┌─ Entries supplied

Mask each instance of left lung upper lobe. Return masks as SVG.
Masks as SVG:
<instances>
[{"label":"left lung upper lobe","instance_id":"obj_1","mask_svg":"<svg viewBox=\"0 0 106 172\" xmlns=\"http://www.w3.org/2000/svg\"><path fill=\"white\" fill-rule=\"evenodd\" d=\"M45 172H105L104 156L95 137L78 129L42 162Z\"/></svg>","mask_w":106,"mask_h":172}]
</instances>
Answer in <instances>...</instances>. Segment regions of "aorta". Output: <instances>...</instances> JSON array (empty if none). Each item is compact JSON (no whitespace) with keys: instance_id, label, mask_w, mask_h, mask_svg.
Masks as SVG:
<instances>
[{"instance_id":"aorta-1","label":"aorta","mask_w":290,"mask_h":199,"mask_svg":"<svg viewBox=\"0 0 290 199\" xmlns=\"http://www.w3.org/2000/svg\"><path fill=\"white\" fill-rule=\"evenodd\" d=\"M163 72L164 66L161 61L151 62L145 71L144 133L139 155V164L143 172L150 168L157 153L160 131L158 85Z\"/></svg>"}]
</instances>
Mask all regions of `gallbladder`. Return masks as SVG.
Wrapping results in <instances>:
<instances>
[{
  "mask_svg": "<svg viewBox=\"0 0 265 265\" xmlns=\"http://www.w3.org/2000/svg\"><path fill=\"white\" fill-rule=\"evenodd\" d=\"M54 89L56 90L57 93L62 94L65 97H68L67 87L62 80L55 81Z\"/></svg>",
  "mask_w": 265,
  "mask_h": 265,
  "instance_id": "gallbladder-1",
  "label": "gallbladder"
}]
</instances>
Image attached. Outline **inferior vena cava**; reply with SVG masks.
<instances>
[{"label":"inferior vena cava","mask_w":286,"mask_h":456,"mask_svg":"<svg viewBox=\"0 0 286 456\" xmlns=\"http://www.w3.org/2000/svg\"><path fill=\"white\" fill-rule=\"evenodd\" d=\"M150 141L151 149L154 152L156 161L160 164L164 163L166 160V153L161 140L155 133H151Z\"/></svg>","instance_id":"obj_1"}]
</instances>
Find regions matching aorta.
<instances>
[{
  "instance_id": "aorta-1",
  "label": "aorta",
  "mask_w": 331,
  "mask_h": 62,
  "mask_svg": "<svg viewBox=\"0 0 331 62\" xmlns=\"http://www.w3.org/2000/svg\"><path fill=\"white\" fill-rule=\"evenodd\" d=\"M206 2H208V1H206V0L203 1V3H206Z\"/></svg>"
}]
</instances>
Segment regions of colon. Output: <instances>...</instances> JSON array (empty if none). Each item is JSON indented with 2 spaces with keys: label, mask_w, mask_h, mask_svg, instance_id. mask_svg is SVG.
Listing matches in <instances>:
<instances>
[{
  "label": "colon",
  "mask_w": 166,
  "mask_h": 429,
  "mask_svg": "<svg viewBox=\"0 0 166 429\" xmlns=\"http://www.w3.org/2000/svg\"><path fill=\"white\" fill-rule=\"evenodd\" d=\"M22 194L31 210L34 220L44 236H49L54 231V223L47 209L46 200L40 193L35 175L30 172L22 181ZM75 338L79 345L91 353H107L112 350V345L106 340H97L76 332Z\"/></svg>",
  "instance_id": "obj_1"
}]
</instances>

└─

Given task - Recast every line of the material above as a Markdown table with the columns Row and Line, numbering each line in order and omitting blank lines.

Task response -
| Row | Line |
|---|---|
| 1 | Mask each instance of left lung upper lobe. Return masks as SVG. |
| 2 | Masks as SVG: |
| 3 | <instances> |
| 4 | [{"label":"left lung upper lobe","instance_id":"obj_1","mask_svg":"<svg viewBox=\"0 0 106 172\" xmlns=\"http://www.w3.org/2000/svg\"><path fill=\"white\" fill-rule=\"evenodd\" d=\"M45 172H105L104 156L95 137L78 129L42 162Z\"/></svg>","mask_w":106,"mask_h":172}] |
| 5 | </instances> |
| 6 | Answer in <instances>...</instances>. Segment regions of "aorta". Output: <instances>...</instances> JSON array (empty if none). Each item is compact JSON (no whitespace) with keys: instance_id, label, mask_w, mask_h, mask_svg. |
| 7 | Masks as SVG: |
| 8 | <instances> |
| 9 | [{"instance_id":"aorta-1","label":"aorta","mask_w":290,"mask_h":199,"mask_svg":"<svg viewBox=\"0 0 290 199\" xmlns=\"http://www.w3.org/2000/svg\"><path fill=\"white\" fill-rule=\"evenodd\" d=\"M163 72L164 66L161 61L151 62L145 71L144 133L139 155V164L143 172L150 168L157 153L160 131L158 85Z\"/></svg>"}] |
| 10 | </instances> |
| 11 | Mask all regions of `gallbladder`. Return masks as SVG. |
| 12 | Wrapping results in <instances>: |
| 13 | <instances> |
| 14 | [{ |
| 15 |   "mask_svg": "<svg viewBox=\"0 0 265 265\" xmlns=\"http://www.w3.org/2000/svg\"><path fill=\"white\" fill-rule=\"evenodd\" d=\"M54 89L56 90L57 93L62 94L65 97H68L67 87L62 80L55 81Z\"/></svg>", |
| 16 |   "mask_w": 265, |
| 17 |   "mask_h": 265, |
| 18 |   "instance_id": "gallbladder-1", |
| 19 |   "label": "gallbladder" |
| 20 | }] |
| 21 | </instances> |
| 22 | Image attached. Outline **inferior vena cava**; reply with SVG masks. |
| 23 | <instances> |
| 24 | [{"label":"inferior vena cava","mask_w":286,"mask_h":456,"mask_svg":"<svg viewBox=\"0 0 286 456\" xmlns=\"http://www.w3.org/2000/svg\"><path fill=\"white\" fill-rule=\"evenodd\" d=\"M150 141L151 149L154 152L156 161L160 164L164 163L166 160V153L161 140L155 133H151Z\"/></svg>","instance_id":"obj_1"}] |
| 25 | </instances> |
| 26 | Find regions matching aorta. |
| 27 | <instances> |
| 28 | [{ |
| 29 |   "instance_id": "aorta-1", |
| 30 |   "label": "aorta", |
| 31 |   "mask_w": 331, |
| 32 |   "mask_h": 62, |
| 33 |   "mask_svg": "<svg viewBox=\"0 0 331 62\" xmlns=\"http://www.w3.org/2000/svg\"><path fill=\"white\" fill-rule=\"evenodd\" d=\"M206 2H208V1H206V0L203 1V3H206Z\"/></svg>" |
| 34 | }] |
| 35 | </instances> |
| 36 | Segment regions of colon. Output: <instances>...</instances> JSON array (empty if none). Each item is JSON indented with 2 spaces with keys: label, mask_w, mask_h, mask_svg, instance_id. mask_svg is SVG. |
| 37 | Listing matches in <instances>: |
| 38 | <instances> |
| 39 | [{ |
| 40 |   "label": "colon", |
| 41 |   "mask_w": 166, |
| 42 |   "mask_h": 429, |
| 43 |   "mask_svg": "<svg viewBox=\"0 0 166 429\" xmlns=\"http://www.w3.org/2000/svg\"><path fill=\"white\" fill-rule=\"evenodd\" d=\"M22 194L31 210L34 220L44 236H49L54 231V223L47 209L46 200L40 193L35 175L30 172L22 181ZM75 338L79 345L91 353H107L112 350V345L106 340H97L76 332Z\"/></svg>", |
| 44 |   "instance_id": "obj_1" |
| 45 | }] |
| 46 | </instances> |